== Segment start ==

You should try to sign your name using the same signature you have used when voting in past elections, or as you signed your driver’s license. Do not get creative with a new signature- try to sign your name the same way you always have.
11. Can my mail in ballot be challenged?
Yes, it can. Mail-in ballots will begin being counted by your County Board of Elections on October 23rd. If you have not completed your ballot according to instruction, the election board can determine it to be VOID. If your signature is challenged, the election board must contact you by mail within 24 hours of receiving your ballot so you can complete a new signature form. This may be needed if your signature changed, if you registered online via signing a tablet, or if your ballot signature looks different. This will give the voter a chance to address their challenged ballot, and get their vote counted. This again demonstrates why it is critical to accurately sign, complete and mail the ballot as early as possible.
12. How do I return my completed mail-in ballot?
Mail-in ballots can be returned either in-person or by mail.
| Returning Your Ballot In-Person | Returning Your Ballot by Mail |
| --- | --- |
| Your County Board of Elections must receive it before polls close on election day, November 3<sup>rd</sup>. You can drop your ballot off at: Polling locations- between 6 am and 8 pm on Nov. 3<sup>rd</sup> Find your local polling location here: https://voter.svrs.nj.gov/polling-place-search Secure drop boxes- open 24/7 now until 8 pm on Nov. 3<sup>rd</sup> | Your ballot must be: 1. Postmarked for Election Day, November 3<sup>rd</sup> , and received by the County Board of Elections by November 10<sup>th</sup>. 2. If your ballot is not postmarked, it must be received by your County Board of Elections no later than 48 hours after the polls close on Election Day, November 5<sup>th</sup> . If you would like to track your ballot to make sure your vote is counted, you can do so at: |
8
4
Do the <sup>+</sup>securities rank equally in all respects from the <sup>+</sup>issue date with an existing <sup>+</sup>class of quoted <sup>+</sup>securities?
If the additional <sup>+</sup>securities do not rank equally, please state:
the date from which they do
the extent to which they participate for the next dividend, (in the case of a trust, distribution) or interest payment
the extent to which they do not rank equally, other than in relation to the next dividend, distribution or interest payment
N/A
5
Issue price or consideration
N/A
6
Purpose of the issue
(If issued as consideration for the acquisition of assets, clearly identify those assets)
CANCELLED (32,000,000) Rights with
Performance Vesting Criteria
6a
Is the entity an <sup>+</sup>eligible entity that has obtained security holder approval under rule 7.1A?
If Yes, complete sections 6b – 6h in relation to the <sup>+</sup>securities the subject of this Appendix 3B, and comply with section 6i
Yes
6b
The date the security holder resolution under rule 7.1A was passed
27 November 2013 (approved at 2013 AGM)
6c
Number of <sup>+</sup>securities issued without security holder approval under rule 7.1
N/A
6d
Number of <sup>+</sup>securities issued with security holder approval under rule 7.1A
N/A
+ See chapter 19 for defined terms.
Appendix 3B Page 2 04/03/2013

== Segment end ==

### EXERCISE BRIEF
Search the records for lines holding the word "consideration", then copy each line you find.

### TASK OUTPUT
Issue price or consideration
(If issued as consideration for the acquisition of assets, clearly identify those assets)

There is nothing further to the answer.